With regards to the requirement of a medical report specifically aimed at determining whether the employee is suitable to resume work, the emphasis on the specificity of the report implies that treatment notes and sick off sheets do not qualify as medical reports for the purposes of termination on medical grounds.

It must be noted that the law tends to lean towards what is more favourable to the employee. Courts, before making a finding that termination was fair, will always want to be satisfied that the employer made all reasonable efforts to accommodate the infirm employee, including assigning them lighter or alternative duties.
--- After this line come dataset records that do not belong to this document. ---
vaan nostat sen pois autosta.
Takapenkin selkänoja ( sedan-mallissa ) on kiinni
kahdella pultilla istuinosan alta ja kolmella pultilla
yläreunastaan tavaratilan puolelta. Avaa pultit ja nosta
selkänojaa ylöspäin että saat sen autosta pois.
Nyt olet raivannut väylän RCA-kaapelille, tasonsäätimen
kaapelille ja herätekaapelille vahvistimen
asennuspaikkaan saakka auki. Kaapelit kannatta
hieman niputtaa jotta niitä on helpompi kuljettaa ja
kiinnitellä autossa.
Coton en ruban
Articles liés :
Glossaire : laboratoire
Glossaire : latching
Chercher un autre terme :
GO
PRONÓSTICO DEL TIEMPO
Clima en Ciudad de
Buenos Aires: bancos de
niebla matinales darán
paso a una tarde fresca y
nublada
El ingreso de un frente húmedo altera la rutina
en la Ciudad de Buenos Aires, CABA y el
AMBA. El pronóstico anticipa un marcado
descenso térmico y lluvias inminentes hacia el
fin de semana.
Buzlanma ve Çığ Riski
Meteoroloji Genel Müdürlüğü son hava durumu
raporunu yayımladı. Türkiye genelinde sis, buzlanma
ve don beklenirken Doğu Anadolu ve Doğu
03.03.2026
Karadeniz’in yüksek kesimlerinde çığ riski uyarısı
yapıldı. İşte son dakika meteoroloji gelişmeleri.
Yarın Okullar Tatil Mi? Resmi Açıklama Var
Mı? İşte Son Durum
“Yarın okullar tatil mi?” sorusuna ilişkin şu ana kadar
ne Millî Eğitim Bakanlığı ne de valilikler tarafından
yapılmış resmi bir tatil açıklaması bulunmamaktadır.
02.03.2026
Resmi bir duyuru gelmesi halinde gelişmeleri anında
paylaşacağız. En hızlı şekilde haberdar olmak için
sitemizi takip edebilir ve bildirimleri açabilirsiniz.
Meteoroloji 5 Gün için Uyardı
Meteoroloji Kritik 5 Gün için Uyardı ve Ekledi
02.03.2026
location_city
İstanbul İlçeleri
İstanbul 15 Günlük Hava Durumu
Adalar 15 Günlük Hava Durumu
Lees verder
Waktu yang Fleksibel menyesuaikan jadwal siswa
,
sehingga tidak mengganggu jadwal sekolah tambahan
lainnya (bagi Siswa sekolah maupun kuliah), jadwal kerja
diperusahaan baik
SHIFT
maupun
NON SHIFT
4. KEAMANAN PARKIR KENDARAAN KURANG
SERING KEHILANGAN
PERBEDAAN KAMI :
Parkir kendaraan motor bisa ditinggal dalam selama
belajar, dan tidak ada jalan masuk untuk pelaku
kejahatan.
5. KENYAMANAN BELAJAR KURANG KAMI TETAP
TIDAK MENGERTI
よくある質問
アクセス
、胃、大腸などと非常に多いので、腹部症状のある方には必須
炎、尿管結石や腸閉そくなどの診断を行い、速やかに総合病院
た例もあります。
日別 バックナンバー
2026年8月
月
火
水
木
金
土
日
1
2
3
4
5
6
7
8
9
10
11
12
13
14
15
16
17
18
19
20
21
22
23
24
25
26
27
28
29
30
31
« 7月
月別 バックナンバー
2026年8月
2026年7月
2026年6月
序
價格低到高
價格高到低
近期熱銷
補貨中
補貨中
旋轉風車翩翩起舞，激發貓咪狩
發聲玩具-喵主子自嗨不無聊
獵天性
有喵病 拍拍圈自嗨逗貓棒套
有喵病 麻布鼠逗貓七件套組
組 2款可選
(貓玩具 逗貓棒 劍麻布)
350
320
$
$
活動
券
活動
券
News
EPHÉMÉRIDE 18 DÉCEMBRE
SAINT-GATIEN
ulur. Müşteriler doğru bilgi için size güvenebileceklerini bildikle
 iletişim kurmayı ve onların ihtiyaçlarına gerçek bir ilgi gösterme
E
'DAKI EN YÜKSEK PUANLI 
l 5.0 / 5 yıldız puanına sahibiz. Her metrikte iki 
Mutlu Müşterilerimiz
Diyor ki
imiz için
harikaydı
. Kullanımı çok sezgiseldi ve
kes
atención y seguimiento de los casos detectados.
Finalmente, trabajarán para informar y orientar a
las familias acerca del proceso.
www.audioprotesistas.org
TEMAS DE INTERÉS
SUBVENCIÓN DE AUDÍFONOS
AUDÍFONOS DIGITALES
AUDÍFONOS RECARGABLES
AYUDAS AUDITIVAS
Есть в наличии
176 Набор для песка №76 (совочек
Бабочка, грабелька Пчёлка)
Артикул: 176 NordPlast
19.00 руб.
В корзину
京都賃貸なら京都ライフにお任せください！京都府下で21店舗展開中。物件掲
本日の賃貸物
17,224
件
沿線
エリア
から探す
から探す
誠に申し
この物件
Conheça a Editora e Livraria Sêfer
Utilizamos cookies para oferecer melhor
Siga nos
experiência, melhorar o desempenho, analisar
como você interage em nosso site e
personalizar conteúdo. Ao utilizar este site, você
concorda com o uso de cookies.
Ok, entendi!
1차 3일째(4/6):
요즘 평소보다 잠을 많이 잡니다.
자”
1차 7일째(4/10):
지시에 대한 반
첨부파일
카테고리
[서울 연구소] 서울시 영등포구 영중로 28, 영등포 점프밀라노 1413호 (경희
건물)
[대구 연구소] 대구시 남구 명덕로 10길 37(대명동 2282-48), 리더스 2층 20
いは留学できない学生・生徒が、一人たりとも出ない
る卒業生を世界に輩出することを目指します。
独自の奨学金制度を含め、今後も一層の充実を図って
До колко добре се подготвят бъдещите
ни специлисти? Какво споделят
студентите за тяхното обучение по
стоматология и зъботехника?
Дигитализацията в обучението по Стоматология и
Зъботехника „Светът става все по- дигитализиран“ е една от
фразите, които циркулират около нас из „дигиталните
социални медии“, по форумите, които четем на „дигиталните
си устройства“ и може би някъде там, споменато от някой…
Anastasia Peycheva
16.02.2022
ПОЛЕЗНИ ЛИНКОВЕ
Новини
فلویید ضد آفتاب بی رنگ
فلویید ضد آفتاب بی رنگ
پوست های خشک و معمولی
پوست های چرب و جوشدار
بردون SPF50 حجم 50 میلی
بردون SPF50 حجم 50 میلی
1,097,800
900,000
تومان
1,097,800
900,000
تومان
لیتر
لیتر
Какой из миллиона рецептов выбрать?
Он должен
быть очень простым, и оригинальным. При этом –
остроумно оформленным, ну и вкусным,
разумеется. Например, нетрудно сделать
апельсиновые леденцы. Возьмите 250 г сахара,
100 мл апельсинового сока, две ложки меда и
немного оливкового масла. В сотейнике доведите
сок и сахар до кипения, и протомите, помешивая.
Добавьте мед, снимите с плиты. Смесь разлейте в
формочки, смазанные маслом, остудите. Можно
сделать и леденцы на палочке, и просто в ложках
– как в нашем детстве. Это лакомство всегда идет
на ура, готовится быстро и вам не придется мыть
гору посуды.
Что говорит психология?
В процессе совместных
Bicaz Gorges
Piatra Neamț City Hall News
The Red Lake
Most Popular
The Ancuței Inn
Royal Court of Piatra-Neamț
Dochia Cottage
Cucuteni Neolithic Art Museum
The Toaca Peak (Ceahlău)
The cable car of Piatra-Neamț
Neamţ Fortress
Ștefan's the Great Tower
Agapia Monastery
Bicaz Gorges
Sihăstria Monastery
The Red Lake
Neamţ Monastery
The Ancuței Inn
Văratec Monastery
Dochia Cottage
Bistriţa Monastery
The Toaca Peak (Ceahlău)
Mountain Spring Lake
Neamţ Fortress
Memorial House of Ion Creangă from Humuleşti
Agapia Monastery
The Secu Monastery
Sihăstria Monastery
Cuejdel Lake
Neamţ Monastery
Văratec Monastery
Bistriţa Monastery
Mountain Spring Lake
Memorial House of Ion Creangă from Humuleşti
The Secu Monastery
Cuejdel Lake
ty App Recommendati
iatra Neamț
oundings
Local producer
The learned judge in the Kennedy Nyanguncha case remarked, “While employers are entitled to terminate employment on the ground that an employee is too ill to work, they must exercise due care and sensitivity.”

The third arm of the three-fold criteria of fair termination is that the termination must be conducted in accordance with fair procedure. Fair procedure as prescribed under the Act entails the following:-

  1. The employee must be given a notice of the intended termination with reasons thereof in a language they understand; and
  2. The employee shall have a chance to be heard in the presence of another employee or representative of their choice, and their representations considered before a decision to terminate is made.

In conclusion, while it may appear justified to employers to discharge employees who are too sick to work, especially where the illness is protracted, they must be careful to adhere to the laid out legal standards and procedures to avoid incurring expenses towards paying damages in lawsuits for unlawful termination.